When I told her, a few months later, that M. and I were getting married, she seemed visibly disappointed. We were at lunch, and she paused, her fork mid-way between plate and mouth. “I guess you’re just the marrying kind,” she said.
My parents’ own divorce seemed to happen quickly and without occasion. We were on vacation – our annual trip to the New Jersey beach house – but it was just my mother, my aunt, my sister and me. No explanation was given or needed. My father often only joined us on the weekends.
On the last day of our stay, after breakfast at a diner, my mother slipped into a phone booth, leaving my sister and me standing on the sidewalk, shaking pebbles from our sandals. My aunt paid the check then came down the stairs from the diner to take our hands. It was a quick call. My mother emerged from the booth with her sunglasses on. Her brown hair was long then, and standing there, in her tank top, her tanned shoulders, she looked glamorous and unfamiliar. Like a woman we had never seen. She and my aunt exchanged glances, and my mother nodded.
When we arrived home, later that day, he was gone. The closet, just off the dining room, where he had stored his off-season clothes, was open, a few coat hangers on the floor. A brown paper bag stood in the corner, with some loose papers in it. There were some coins near the front door that must have fallen from his pockets. I picked them up while my mother unpacked our bags.

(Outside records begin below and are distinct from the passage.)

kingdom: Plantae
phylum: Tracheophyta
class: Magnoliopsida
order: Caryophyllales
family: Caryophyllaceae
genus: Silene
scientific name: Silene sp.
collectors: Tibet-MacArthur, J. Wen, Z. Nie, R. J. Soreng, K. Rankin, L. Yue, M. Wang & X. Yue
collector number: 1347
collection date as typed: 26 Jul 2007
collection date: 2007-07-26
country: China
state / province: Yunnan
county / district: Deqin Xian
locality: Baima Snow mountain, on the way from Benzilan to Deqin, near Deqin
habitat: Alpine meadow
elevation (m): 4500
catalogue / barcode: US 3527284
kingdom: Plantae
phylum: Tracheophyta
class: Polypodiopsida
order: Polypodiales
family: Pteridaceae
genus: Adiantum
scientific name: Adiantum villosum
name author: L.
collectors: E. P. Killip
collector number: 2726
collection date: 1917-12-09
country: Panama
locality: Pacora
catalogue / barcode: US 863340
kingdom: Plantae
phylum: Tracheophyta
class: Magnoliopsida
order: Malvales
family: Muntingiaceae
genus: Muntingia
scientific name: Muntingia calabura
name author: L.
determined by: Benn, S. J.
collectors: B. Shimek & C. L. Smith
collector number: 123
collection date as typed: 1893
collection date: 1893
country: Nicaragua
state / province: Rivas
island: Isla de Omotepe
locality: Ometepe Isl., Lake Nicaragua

Later, after G. had walked the French woman to her rental car, tapped his hand on the driver’s side window before she pulled out of the parking lot, he went back to that spot. He said he stared out for a long time at the point where he had seen the otters. The sun glistened on the water, it looked black and slick, he said. I saw driftwood, big pieces of it, that I hadn’t seen before. Floating there, in the middle of the bay. “I think that must have been what I saw, just driftwood. And she saw it, too. But just didn’t want to say.”